COOL SEASON VEGGIES
We have all had experience of meeting someone we instantaneously take a liking (or disliking) to. Most of us have encountered people who have helped us advance on our life’s journey in a positive way. On the flip side, some of us have been involved in what could only be described as a “toxic” relationship.
Turns out, the same interactions take place in the plant world (who knew?). By learning about these relationships (positive and negative), we are able to make the most of our gardening experiences in terms of increasing productivity and plant vigor and reducing the amount of time needed to maintain the garden.
The practice of planting certain varieties together that will provide a benefit or benefits to each other is called “Companion Planting” and has been practiced my Native Americans for as long as they have farmed the land. The most famous example of this is called the “Three Sisters”, which emerged from an Iroquois creation myth. In companion planting, “Three Sisters” means planting corn, beans and squash in close proximity to each other. These plants have a symbiotic relationship in that the corn provides a structure for the beans to climb, the beans (which are one of the few plants that are able to receive nitrogen from the air) provide the soil with nutrients, and the large leaves of the squash shade the soil and helps to conserve water and control the germination of weeds.

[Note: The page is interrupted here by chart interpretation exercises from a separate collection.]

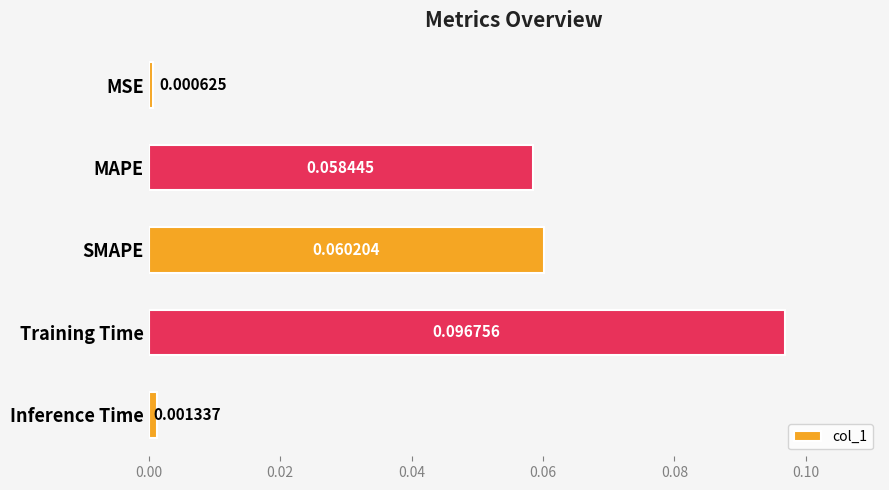

List the labels in order of value, largest first.

Training Time, SMAPE, MAPE, Inference Time, MSE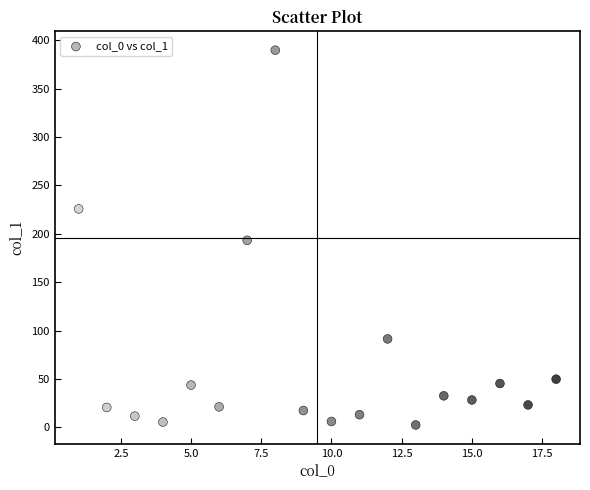

What is the range of X values (max minus min)?

17.0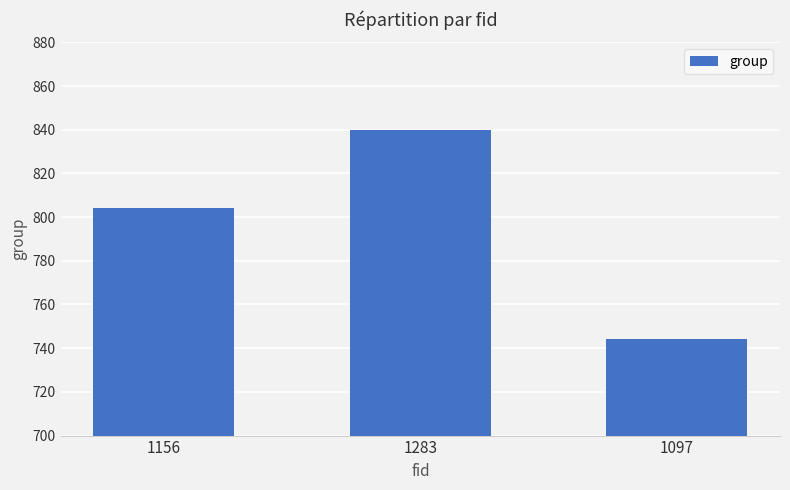

What is the difference between the values at 1097 and 1283?

96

Companion planting can help your plants thrive in many ways including insect and weed control, space optimization and providing nutrients to the soil. It fits perfectly with organic gardening practices because, if done correctly it can reduce or eliminate the need for pesticides and herbicides.

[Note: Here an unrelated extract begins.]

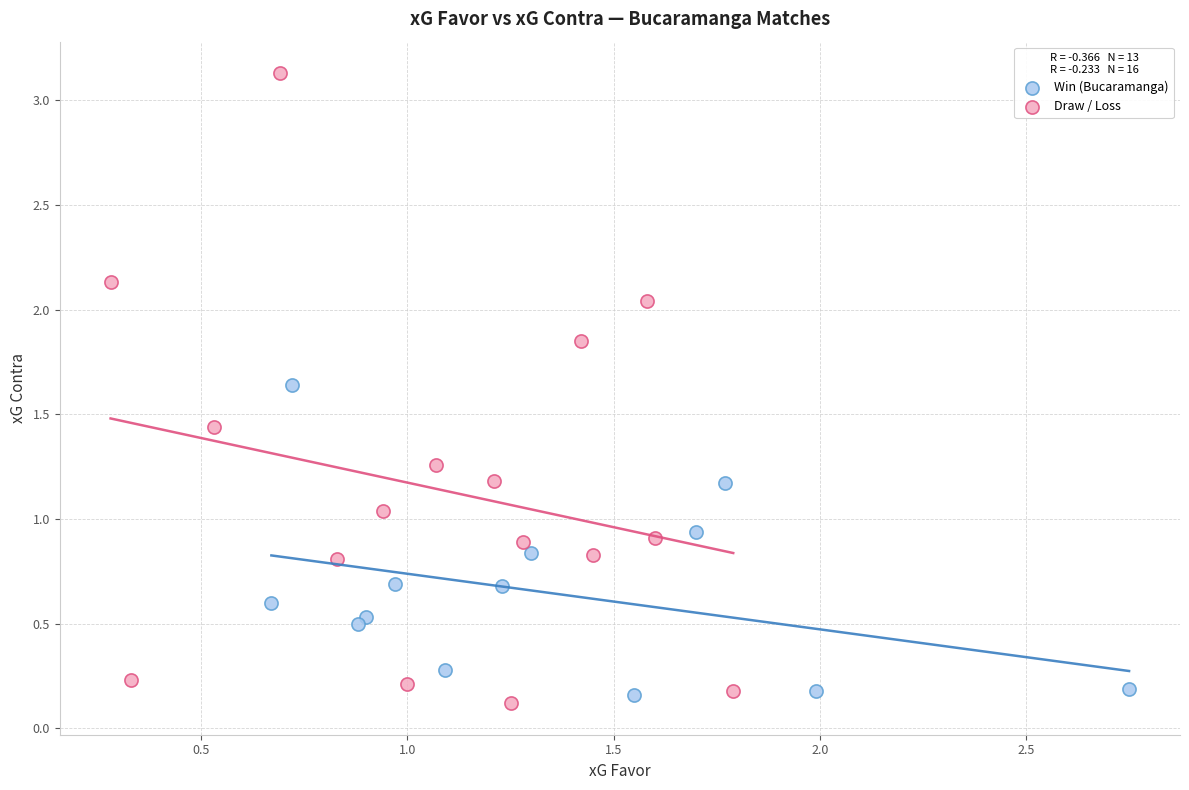

Which series contains the lowest Y value?

Draw / Loss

Listed below are plants for the cool season garden that provide benefits to each other by being grown together:
See Richard Wrights Guide on companion planting
- Broccoli grows much more vigorously when planted with Dill or Mint (just be careful of the Mint – it tends to take over!)
- Cabbage is much less likely to get cabbage worms if planted with Rosemary, Sage, Chamomile, Thyme, Lavender, Celery, Dill, or Onions. The aroma of these plants repels the pests.
- Peas help almost any plant – they add nitrogen to the soil, which all plants need.
- Borage improves the soil nutrition for Strawberries.
- Rosemary grows well with Sage and improves the growth of Carrots and Cabbage.
- Plant Chives or Garlic near Roses to protect them from black spot and aphids. Parsley protects Roses from beetles.
- Planting Garlic around Peach Trees reduces the likelihood of Peach Leaf Curl occurring. It also repels borers when planted near susceptible varieties of fruit trees.
- Radishes, when planted with Lettuce will taste better.
- Potatoes will be more disease resistant if planted with Horseradish.
- Oregano planted with Broccoli, Cabbage and Cauliflower will repel cabbage butterfly.
- Leeks grow better if planted with Carrots, Celery or Onions.
And now for the “Hate”…here is a list of things that should NOT be planted together (in most cases, the vigor of one or both plants will be compromised when planted in close proximity):
- Dill and Carrots
- Onion and Peas
- Mint and Parsley
- Chard and Potatoes
- Fennel and almost everything (plant near a dog run – it repels fleas)
Try the planting combinations listed above and be rewarded with a more carefree garden this year – it really works!